Cet enthousiasme pour la Toile, manifeste chez David Byrne, s'accompagne néanmoins de nuances: «Je demeure fasciné par ces nouveaux développements technologiques, mais je vois ce qu'on perd et ce qu'on gagne avec la révolution numérique. Encore maintenant, il se trouve plus d'informations musicales dans un vinyle que dans un CD, et il y en a plus dans un CD que dans un fichier MP3. En revanche, une nouvelle communauté émerge avec de nouvelles perspectives d'échanges et de diffusion.

«En ce sens, j'ai beaucoup apprécié cette conversation avec Thom Yorke. Je n'ai pas vu le nouveau spectacle de Radiohead, mais j'ai visionné beaucoup de leur matériel interactif. Chose certaine, il est réjouissant de voir qu'un groupe aussi original puisse remplir stades et arénas.»

Du «gospel électronique»

Byrne, lui, s'en tient à des salles importantes, de la taille de notre Métropolis.
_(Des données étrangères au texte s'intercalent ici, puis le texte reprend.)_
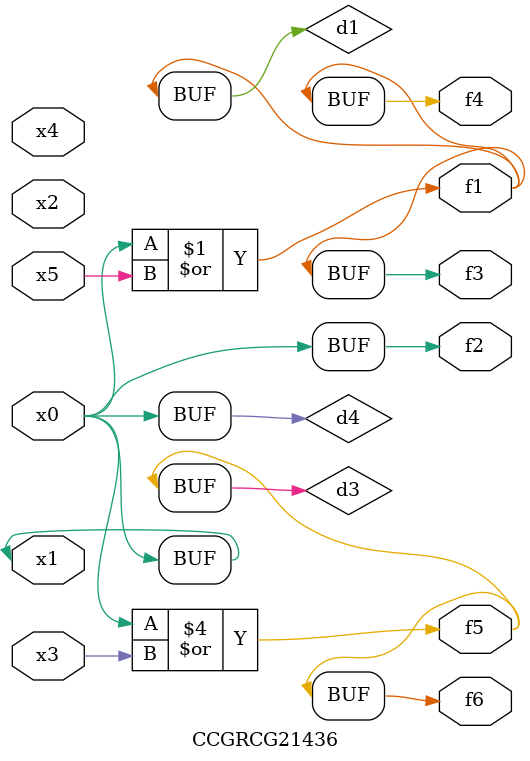
<source format=v>
module CCGRCG21436(
	input x0, x1, x2, x3, x4, x5,
	output f1, f2, f3, f4, f5, f6
);

	wire d1, d2, d3, d4;

	or (d1, x0, x5);
	xnor (d2, x1, x4);
	or (d3, x0, x3);
	buf (d4, x0, x1);
	assign f1 = d1;
	assign f2 = d4;
	assign f3 = d1;
	assign f4 = d1;
	assign f5 = d3;
	assign f6 = d3;
endmodule

</source>
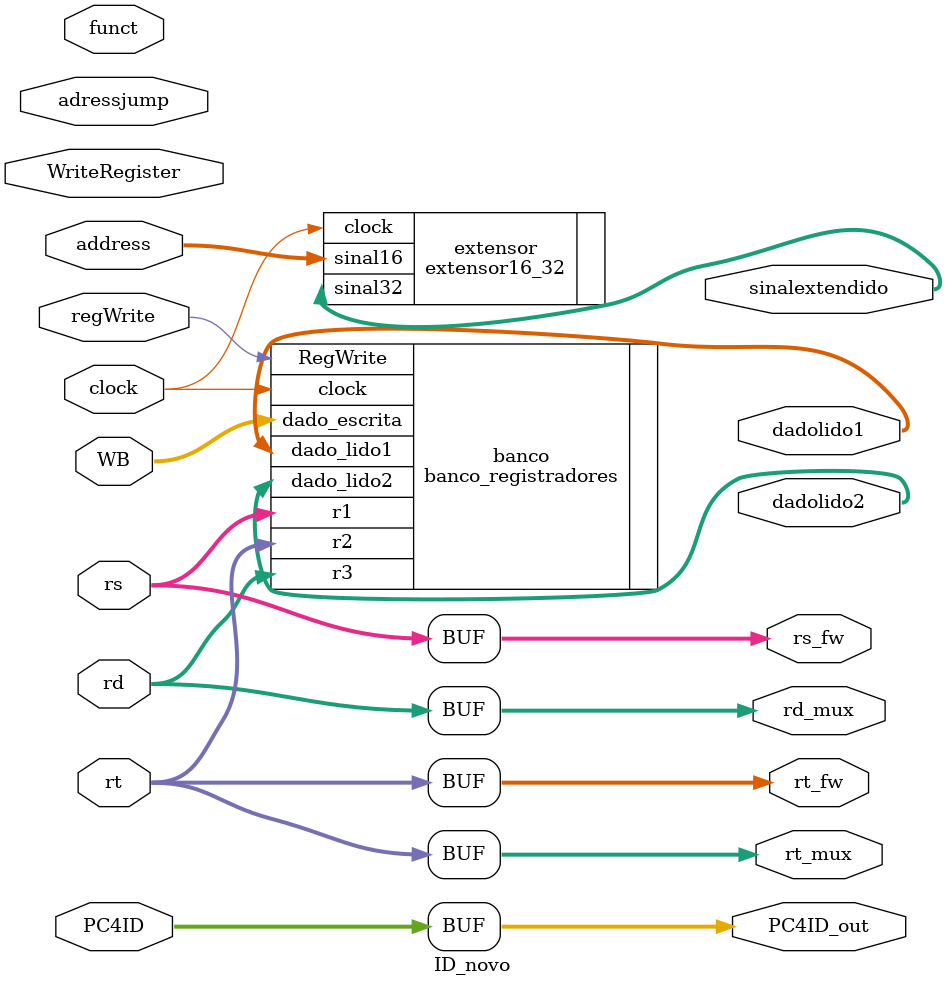
<source format=v>
`include "banco_registradores.v"
`include "extensor16_32.v"

module ID_novo(clock, rs, rt, rd, funct, address, adressjump, PC4ID, WB, WriteRegister, regWrite, dadolido1, dadolido2, sinalextendido, 
                rt_mux, rd_mux, rs_fw, rt_fw, PC4ID_out);

input clock;
input [4:0]rs;
input [4:0]rt;
input [4:0]rd;
input [5:0]funct;
input [15:0]address;
input [25:0]adressjump;
input [31:0]PC4ID;
input [31:0]WB;
input [4:0]WriteRegister;
input regWrite;

output [31:0]dadolido1;
output [31:0]dadolido2;
output [31:0]sinalextendido;
output reg [4:0]rt_mux;
output reg [4:0]rd_mux;
output reg [4:0]rs_fw;
output reg [4:0]rt_fw;
output reg [31:0]PC4ID_out;

initial begin
  rt_mux = rt;
  rt_fw = rt;
  rd_mux = rd;
  rs_fw = rs;
  PC4ID_out = PC4ID;
end




//input [31:0]WB;



banco_registradores banco(.clock(clock), .RegWrite(regWrite), .r1(rs), .r2(rt), .r3(rd), .dado_escrita(WB), .dado_lido1(dadolido1), .dado_lido2(dadolido2));

extensor16_32 extensor(.clock(clock), .sinal16(address), .sinal32(sinalextendido));

/*initial begin
    $monitor("clock = %b \n registrador1 = %b \n registrador2 = %b \n registradordestino = %b \n dado escrito = %b \n dado 1 = %b, dado 2 = %b, sinal extendido = %b", clock, reg1, reg2, RD, WB, saida1, saida2, sinal32saida);
    clock = 0;
    EscReg = 0;
    //#5 instrucao = 32'b00000000001000100000000000000001;
    #5 RD = 32'b00000;
    //WB = 32'b00000000001000100000000000000000;
    
    #40 $finish;
end

always begin
  #5 clock = ~clock;
end*/

//banco_registradores banco(.clock(clock), .RegWrite(EscReg), .r1(reg1), .r2(reg2), .r3(RD), .dado_escrita(WB), .dado_lido1(saida1), .dado_lido2(saida2));

//extensor16_32 extensor(.clock(clock), .sinal16(sinal16entrada), .sinal32(sinal32saida));

endmodule
</source>
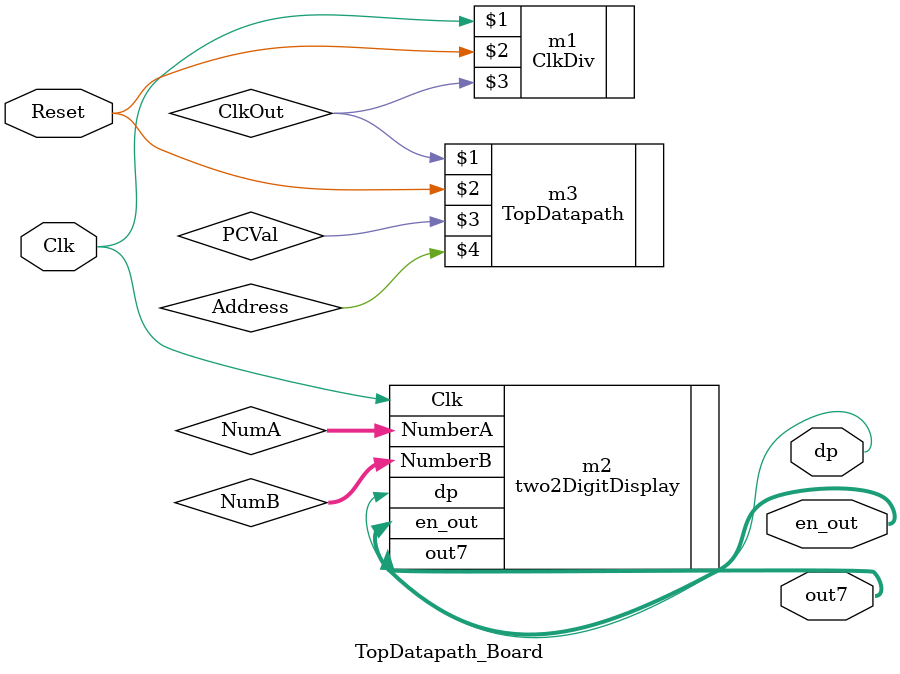
<source format=v>
`timescale 1ns / 1ps


module TopDatapath_Board(Clk, Reset, out7, en_out, dp);

input Clk, Reset;
//wire [15:0] Address, PCVal, Num;

wire [7:0] NumA, NumB;
//wire [31:0] v0, v1; // Outputs from TopDatapath

output [6:0] out7; //seg a, b, ... g
output [3:0] en_out;
output wire dp;

wire ClkOut;

ClkDiv m1(Clk, Reset, ClkOut);

//assign NumA = v0[7:0]; // Display the least significant byte of v0
//assign NumB = v1[7:0]; // Display the least significant byte of v1

//Mux2x1 m4(PCVal, Address, Num, ClkOut);

//Mux2x1 m5(0, 1, dp, ClkOut);

//One4DigitDisplay m2(Clk, Num, out7, en_out);

// Instantiate the two-digit display module
two2DigitDisplay m2(
    .Clk(Clk), 
    .NumberA(NumA), 
    .NumberB(NumB), 
    .out7(out7), 
    .en_out(en_out), 
    .dp(dp)
);

TopDatapath m3(ClkOut, Reset, PCVal, Address);

// Instantiate the TopDatapath module
//TopDatapath m3(
//    .Clk(ClkOut), 
//    .Reset(Reset), 
 //   .v0(v0), 
 //   .v1(v1)
//);

endmodule
</source>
Sur scène, Byrne se produit avec son groupe régulier (Mauro Refosco, percussions, Mark Degli Antoni, claviers, Paul Frasier, basse, Graham Hawthorne, batterie), groupe auquel il a greffé trois chanteurs - puisque l'album comporte moult harmonies vocales. «J'ai aussi invité trois danseurs qui ont travaillé avec différents chorégraphes. C'est vraiment nouveau pour moi, mais je crois ça fonctionne très bien. Quite a show!» indique l'artiste, visiblement ravi par la tournée actuelle.

Harmonies vocales, donc. En cours de création, Eno et Byrne ont même eu le sentiment de créer une forme de «gospel électronique».

«Nous n'essayons pas d'évoquer directement le genre gospel, précise l'interviewé, nous gravitons néanmoins autour d'émotions et sentiments qui peuvent être associés à cette musique sacrée. Les harmonies vocales de mon nouveau matériel, je crois, véhiculent un sentiment positif face à l'adversité, elles charrient l'espoir et l'amour malgré toutes ces horreurs vécues quotidiennement dans le monde. Je n'ai surtout pas envie de devenir cynique et déprimé, je dois faire face au monde avec un certain positivisme. Bien sûr, nous ne chantons pas Jésus, mais il y un univers de sentiments communs avec le gospel. Et nous sommes tous habillés de blanc! Cela ajoute à l'effet! (rires)

Voilà donc la nouvelle priorité de David Byrne, qui s'ajoute à une flopée de grandes réalisations. Rappelons qu'au printemps dernier, il a transformé un vieil immeuble de Manhattan en instrument de musique.

«Ça avait commencé à Stockholm où l'on m'avait suggéré d'aménager une ancienne manufacture en espace de création, j'avais fait quelques propositions, une d'entre elles consistait à créer un instrument musical géant comportant des mécanismes typiques de la révolution industrielle. Cela était pour moi très intéressant d'explorer les possibilités sonores de lieux avec lesquels nous sommes tous familiers.

«J'ai repris l'expérience dans un immeuble de Manhattan. Nous y avons accueilli 60 000 personnes cet été! Ça fonctionne pour quiconque, pas besoin de formation musicale. Tous les visiteurs, mélomanes et profanes, y deviennent des égaux, tous perdent leurs inhibitions lorsqu'ils touchent ces instruments.»

Force est de conclure que, depuis les débuts de Talking Heads, David Byrne n'a cessé d'explorer cette zone située entre culture populaire et recherche fondamentale.

«Mes choix esthétiques sont plus ou moins conscients, je crois tout de même être conscient de chercher un terrain d'entente. Je refuse d'être élitiste, mais je ne veux pas non plus faire de la musique qui corresponde aux goûts populaires. Je suis à la recherche d'un territoire où l'expérimentation plaît à quiconque.»

DAVID BYRNE, en spectacle le 30 octobre, 20h, au Métropolis.